Des essais en parcelles commerciales ont été établies chez 2 producteurs d'oignons membre du réseau de dépistage PRISME de la région des terres organiques du sud-ouest de Montréal. Les parcelles ont été traitées à la fin septembre avec la formulation commerciale de M. ochracea à raison de 1x1011 spores par hectare. Durant l'été 2007, la concentration aérienne de spores et le nombre de taches par feuilles ont été comptabilisé durant toute la saison de croissance.
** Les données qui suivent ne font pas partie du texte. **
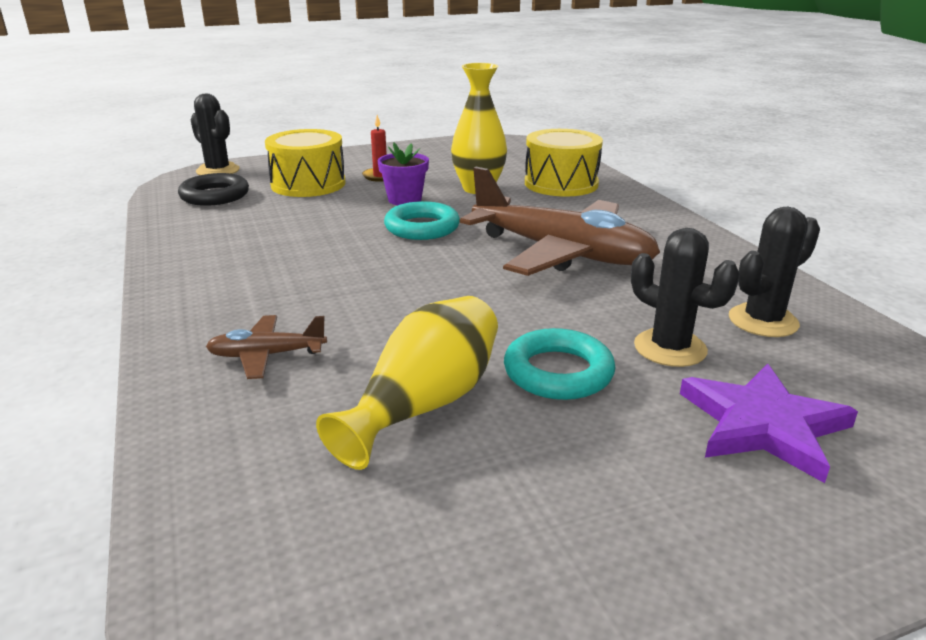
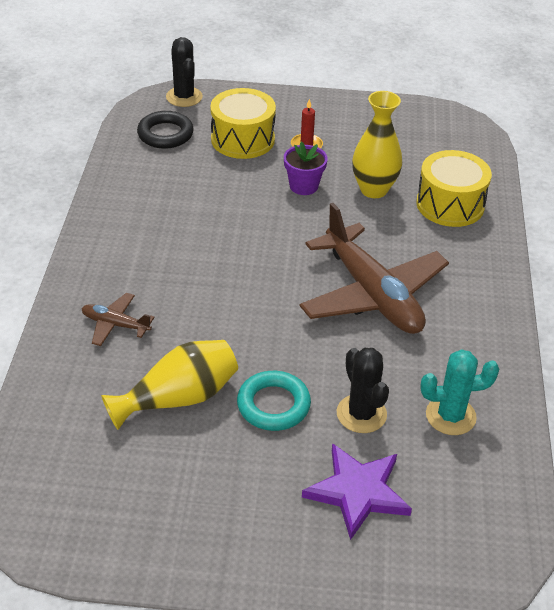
camera: 25 degrees right, 15 degrees up
(422, 227) = (292, 227): turquoise ring -> none
(763, 321) = (450, 416): black cactus -> turquoise cactus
Chez le premier producteur, en début de saison, l'inoculum aérien était plus faible dans la parcelle traitée avec l'agent de lutte biologique. Du 1er juin au 18 juin, le seuil de traitement a été atteint ou dépassé 3 fois dans la parcelle non traitée alors qu'il n'a été atteint dans la parcelles traitée qu'au 17 juillet soit plus de un mois plus tard. Chez ce producteur, l'application de M. ochracea a retardé les épidémies de brûlure de la feuille ce qui s'est traduit par une réduction de 50 % des applications de fongicides. Par contre, chez le deuxième producteur, la brûlure de la feuille était beaucoup plus sévère et l'application de M. ochracea n'a pas permis de réduire l'usage des fongicides.

Les résultats de l'étude nous porte à croire que l'agent de lutte biologique M. ochracea a détruit une partie de la population des sclérotes de B. squamosa diminuant ainsi la quantité d'inoculum en début de saison. Par contre, lorsque l'épidémie est démarrée, il n'y a pas de différence significative dans la progression de la maladie entre les champs traités et non traités.

La possibilité de combiner M. ochracea avec le biofongicide Contans® (Conithirium minitans), qui agit contre la pourriture blanche de la carotte, augmenterait beaucoup l'intérêt des producteurs. En effet, selon un sondage effectué auprès des producteurs, l'intérêt de ceux-ci passerait de 26 % pour l'utilisation d'un produit composé de M. ochracea seul à 53 % pour un produit qui agirait également contre la pourriture blanche de la carotte. Ce résultat vient probablement du fait que plusieurs producteurs d'oignons, sont aussi producteurs de carottes ou intègre les carottes dans leur rotation de culture. Il faudra recueillir plus de données pour convaincre les producteurs des bénéfices à court et à long terme d'intégrer un produit de lutte biologique dans leur régie de culture.